In this chapter I look not so much at the song texts contained within these manuscripts, but at the different logics behind the making of such collections c.1780-1830. While many such collections were produced for Muslim elite patrons in courts such as Delhi, Lucknow and Hyderabad, a significant number were written for or purchased by European collectors resident in these locations, including women. What has not so far been considered is the musicological and social significance of a significant corpus of collections of lighter courtly songs, predominantly khayal, tappa, ghazal and tarana, that emerged in unprecedented number in the late eighteenth and early nineteenth centuries, and circulated right across and beyond North India from Bharuch to Calcutta and from Kathmandu to Hyderabad. To a more limited extent, written collections of the prestigious courtly genre dhrupad have been mined for their literary implications, and more recently new social history has been drawn out of the contents of printed miscellanies of Hindi, Urdu, and Bengali songs from the nineteenth century. In South Asian studies, the song collection as a literary genre has received considerable attention in certain areas of scholarship, most notably in religious studies where collections of sung poetry form the major corpus for the study of bhakti and Sikh traditions. in various Indian languages in Sanskrit, Samskrutam, Hindia, Telugu, Kannada, Tamil, Malayalam, Gujarati, Bengali, Oriya, English scripts with pdf.
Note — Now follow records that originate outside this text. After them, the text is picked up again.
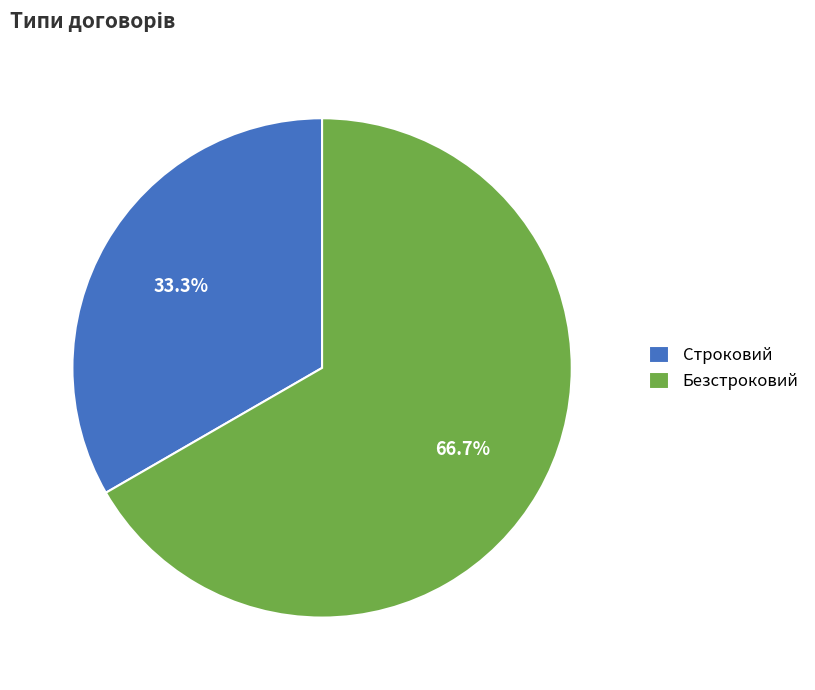

Count the number of slices in the pie.

2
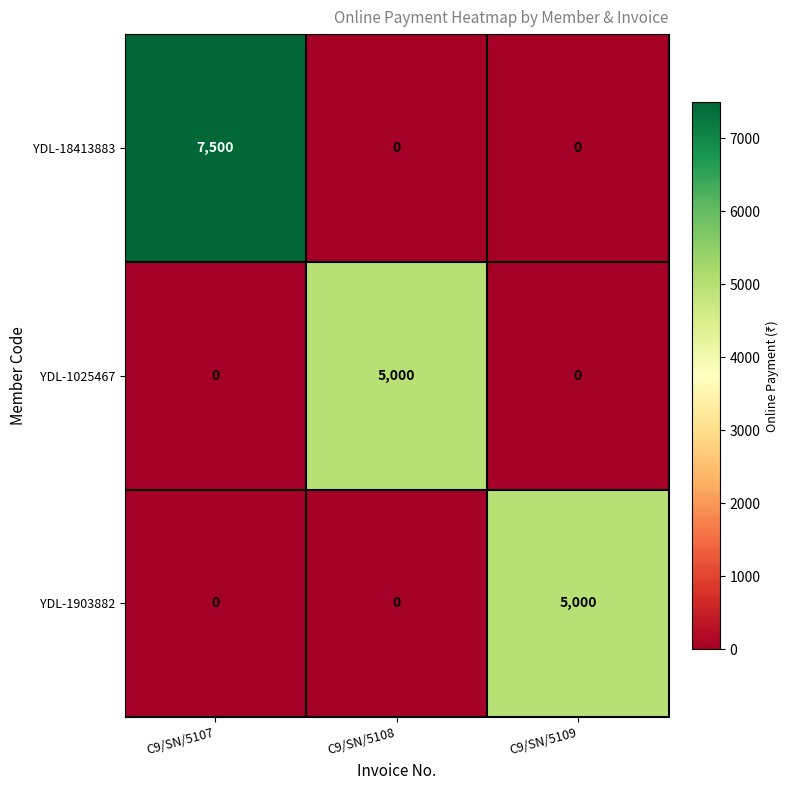

Reading left to right, what are all the values shown in this chart?

YDL-18413883: 7500	0	0
YDL-1025467: 0	5000	0
YDL-1903882: 0	0	5000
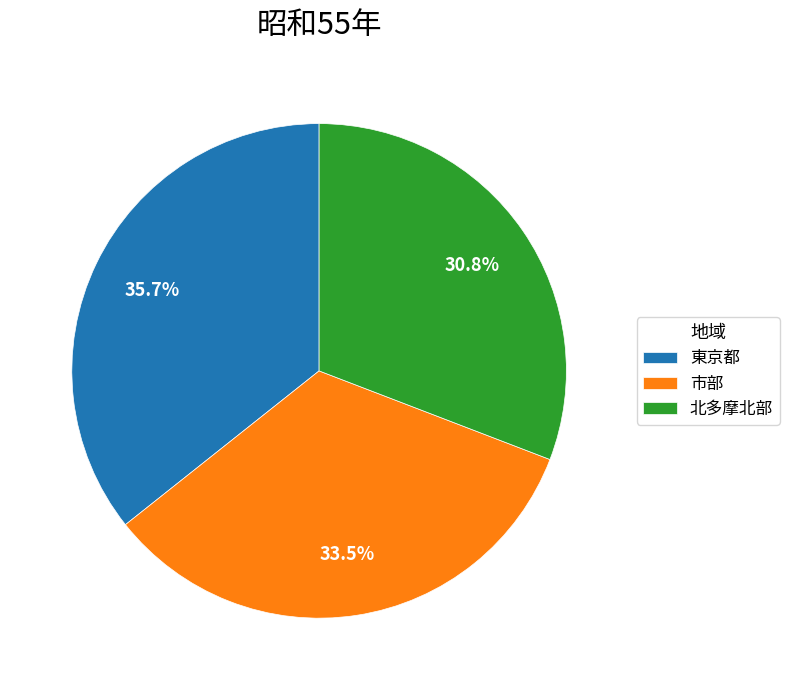

Does 市部 represent more than half of the total?

No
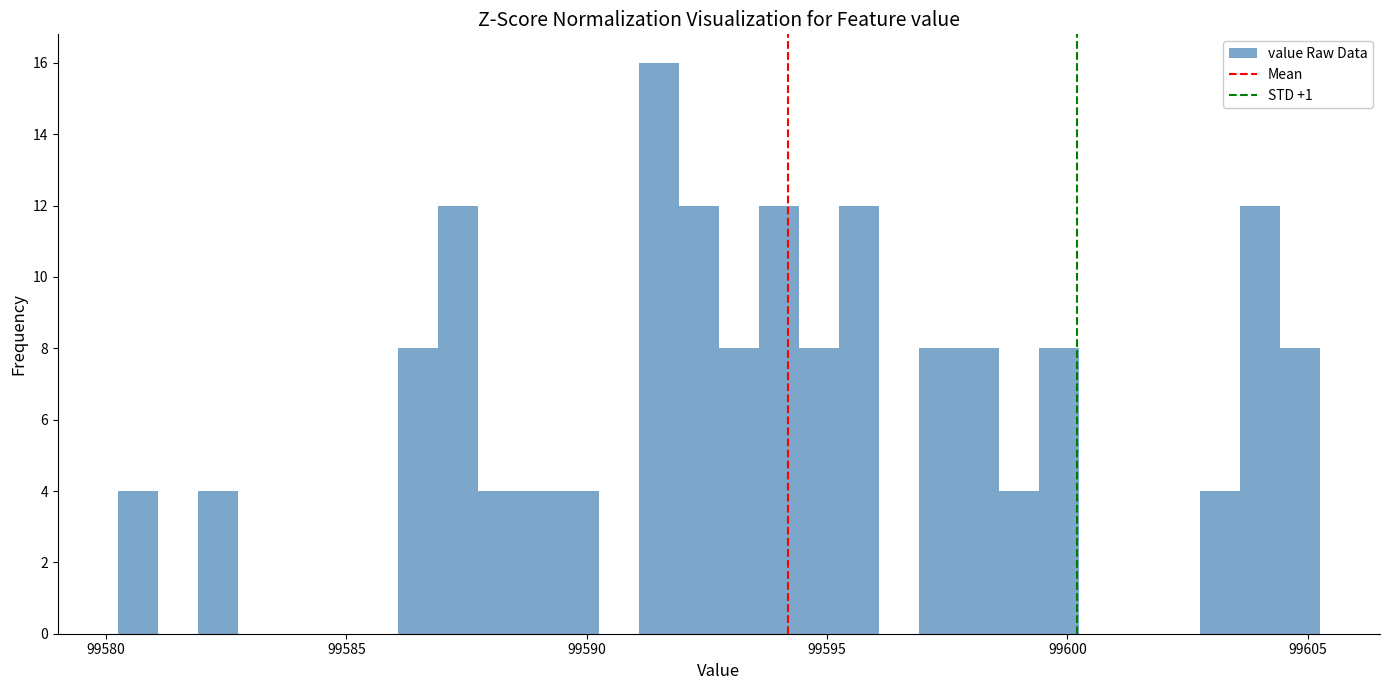

Read against the x-axis, roughly where is the centre of the tallest bar?

99591.5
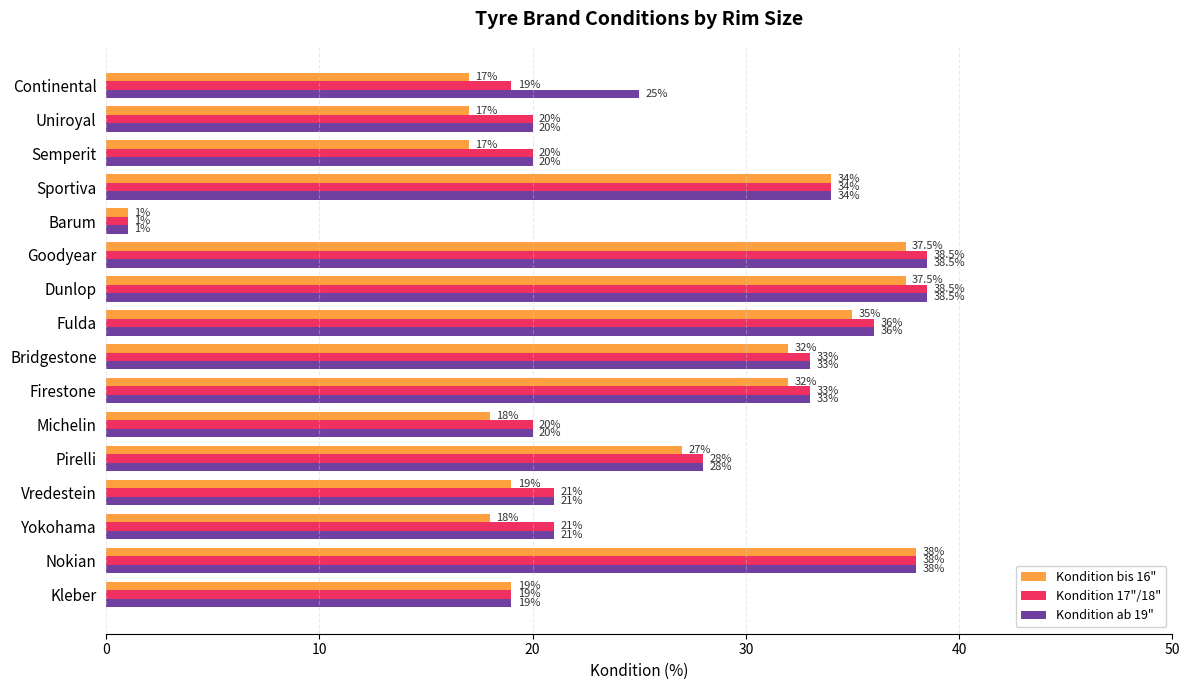

What is the difference between the Kondition bis 16" values at Vredestein and Barum?

18.0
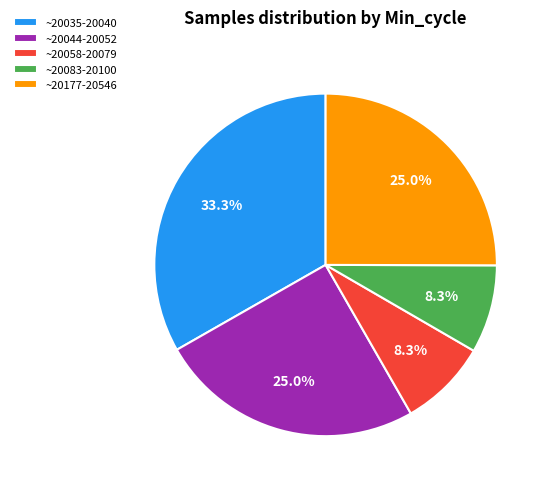

Is there a majority slice in this chart?

No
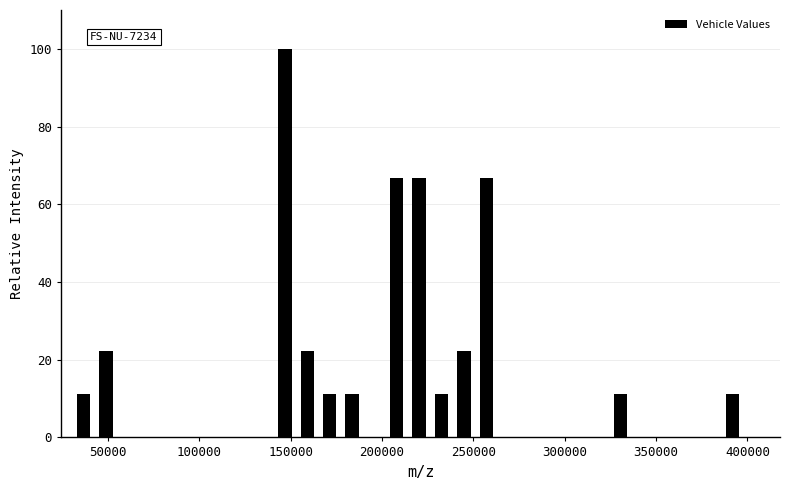

Read against the x-axis, roughly where is the centre of the tallest bar?

145000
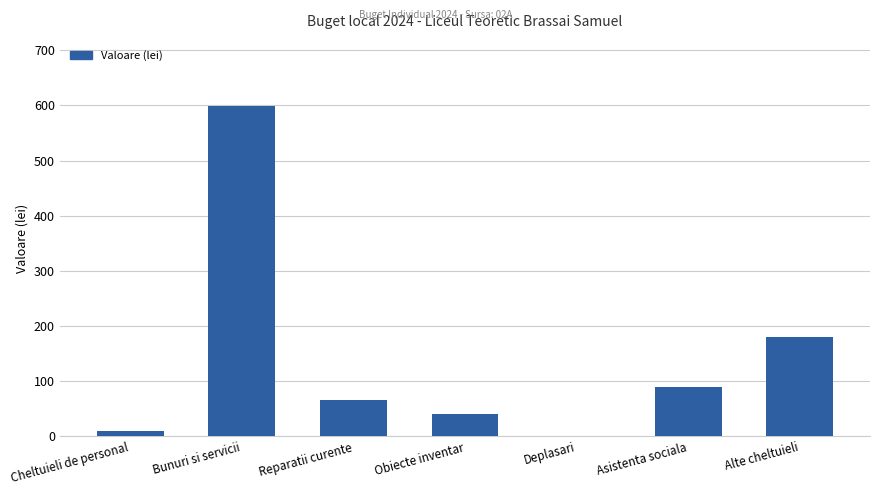

Where does the data first go above 65?

Bunuri si servicii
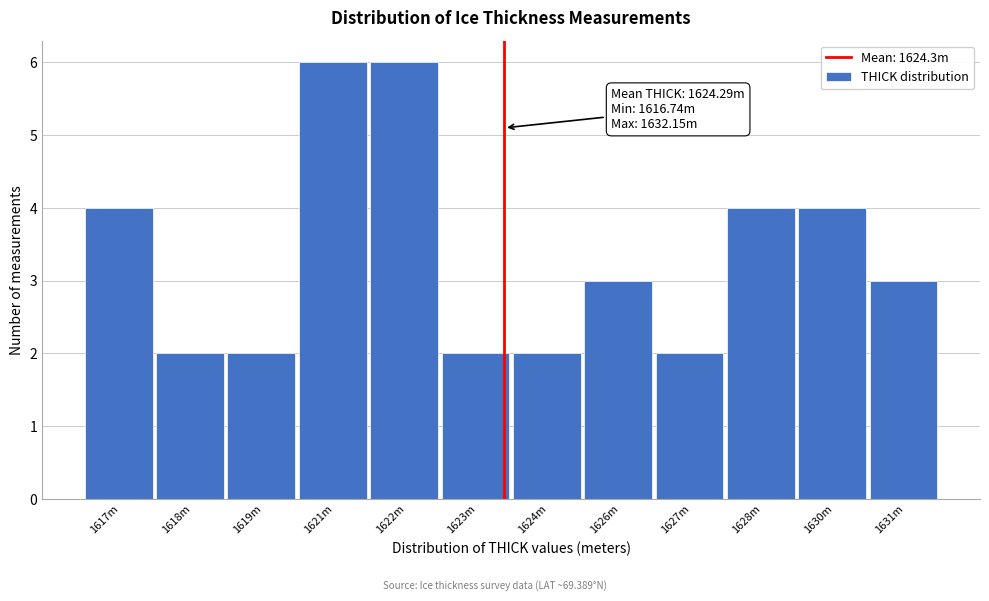

Reading left to right, extract all data points from this chart.

1617m=4	1618m=2	1619m=2	1621m=6	1622m=6	1623m=2	1624m=2	1626m=3	1627m=2	1628m=4	1630m=4	1631m=3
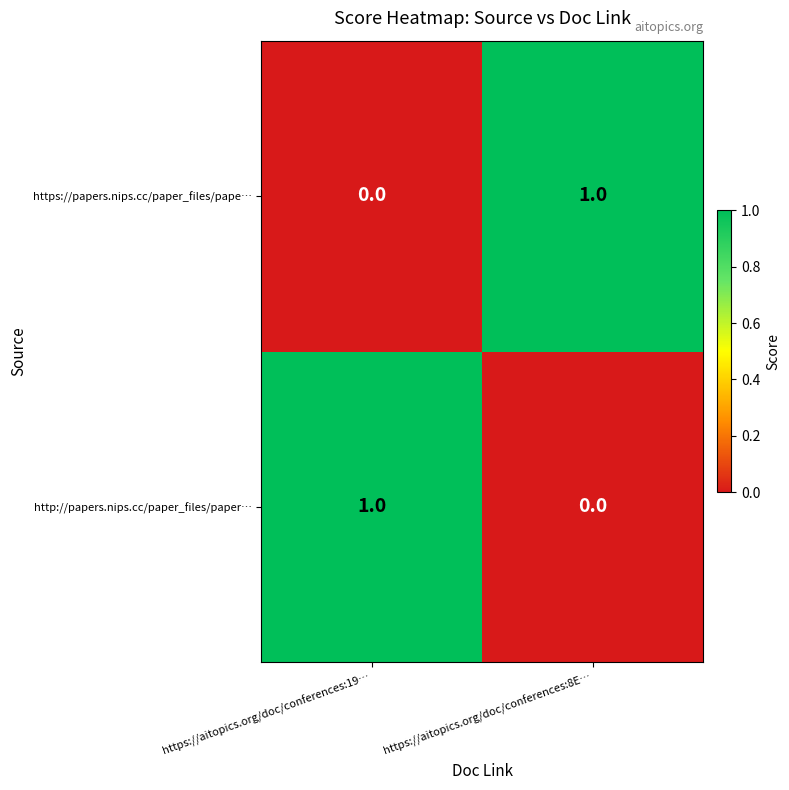

At how many categories does at least one series exceed 0?

2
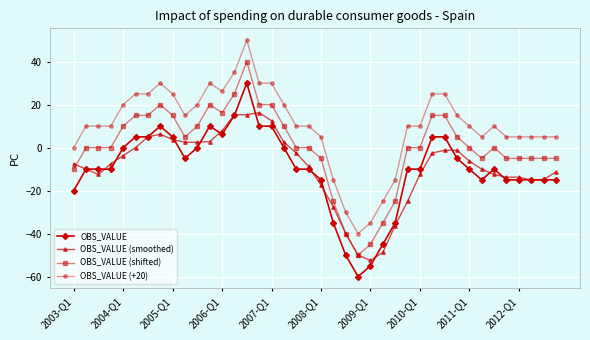

What is the value of the OBS_VALUE (smoothed) point at the 15th from the left?

15.3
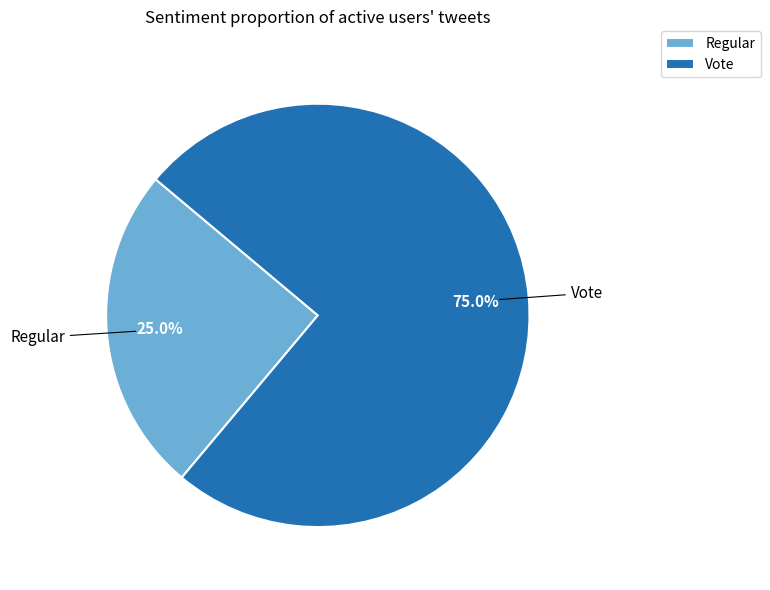

To the nearest percent, what is the average slice percentage?

50%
Reasons for neglect would not be hard to seek: the güfte mecmuası belongs functionally to the realm of music, but the early examples, for which there is little or no access to the accompanying melodies, could now be thought of as primarily literary in relevance as well as content, while for the musicologist the crucial absence of any notation has presumably meant that they have generally been deemed insufficiently informative to warrant detailed investigation.” This could equally be said to be true of research on pre-colonial song collections in North India. In his important book on Ottoman song collections, Words without songs, Owen Wright noted that “it is fair to say that such works have failed to receive the attention which the evident popularity of the genre would seem to justify.

Citation: Schofield, Katherine Butler, "'Words without songs': the social history of Hindustani song collections in India's Muslim courts, c.1770–1830," in Rachel Harris and Martin Stokes, eds., Theory and Practice in the Music of the Islamic World (Routledge, 2018).